• **WORK ORDER**:
The following data needs to be repeated exactly, with all images excluded.

Excerpts from a dataset
Content starts

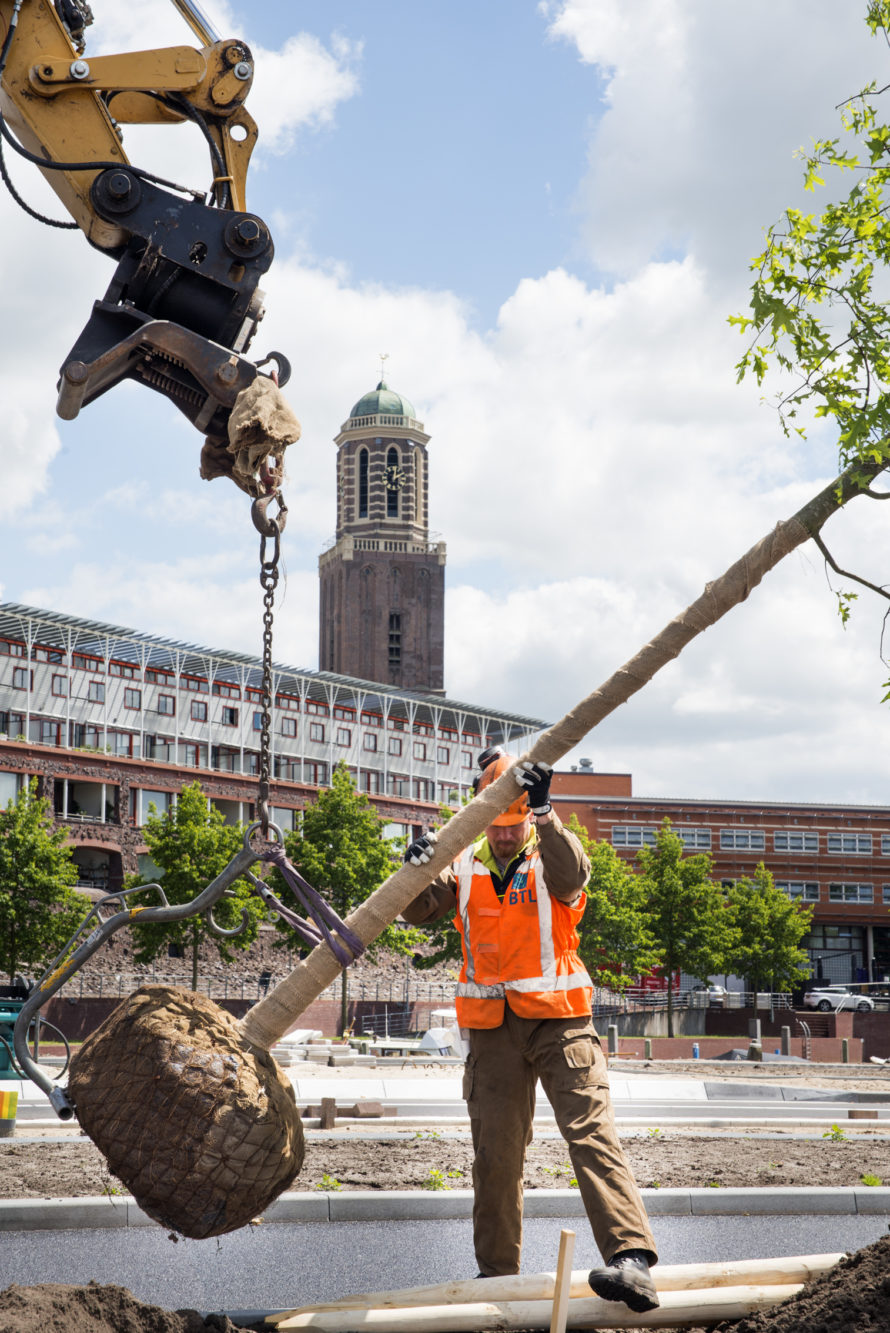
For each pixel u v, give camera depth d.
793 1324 3.44
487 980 4.04
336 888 44.06
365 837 44.88
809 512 4.12
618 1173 3.70
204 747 63.25
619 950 48.34
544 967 3.98
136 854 55.81
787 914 57.78
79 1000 43.25
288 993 3.74
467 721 82.31
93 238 5.19
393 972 57.62
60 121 5.29
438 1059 27.23
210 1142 3.34
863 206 5.91
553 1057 3.94
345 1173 8.19
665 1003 58.12
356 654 121.06
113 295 5.02
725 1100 16.50
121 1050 3.49
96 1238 6.39
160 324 4.84
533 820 3.88
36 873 37.66
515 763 3.91
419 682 121.50
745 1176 8.52
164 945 40.41
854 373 5.70
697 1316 3.62
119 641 59.53
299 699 69.38
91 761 55.22
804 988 73.62
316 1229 6.78
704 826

Content ends

• **WORKED SOLUTION**:
For each pixel u v, give camera depth d.
793 1324 3.44
487 980 4.04
336 888 44.06
365 837 44.88
809 512 4.12
618 1173 3.70
204 747 63.25
619 950 48.34
544 967 3.98
136 854 55.81
787 914 57.78
79 1000 43.25
288 993 3.74
467 721 82.31
93 238 5.19
393 972 57.62
60 121 5.29
438 1059 27.23
210 1142 3.34
863 206 5.91
553 1057 3.94
345 1173 8.19
665 1003 58.12
356 654 121.06
113 295 5.02
725 1100 16.50
121 1050 3.49
96 1238 6.39
160 324 4.84
533 820 3.88
36 873 37.66
515 763 3.91
419 682 121.50
745 1176 8.52
164 945 40.41
854 373 5.70
697 1316 3.62
119 641 59.53
299 699 69.38
91 761 55.22
804 988 73.62
316 1229 6.78
704 826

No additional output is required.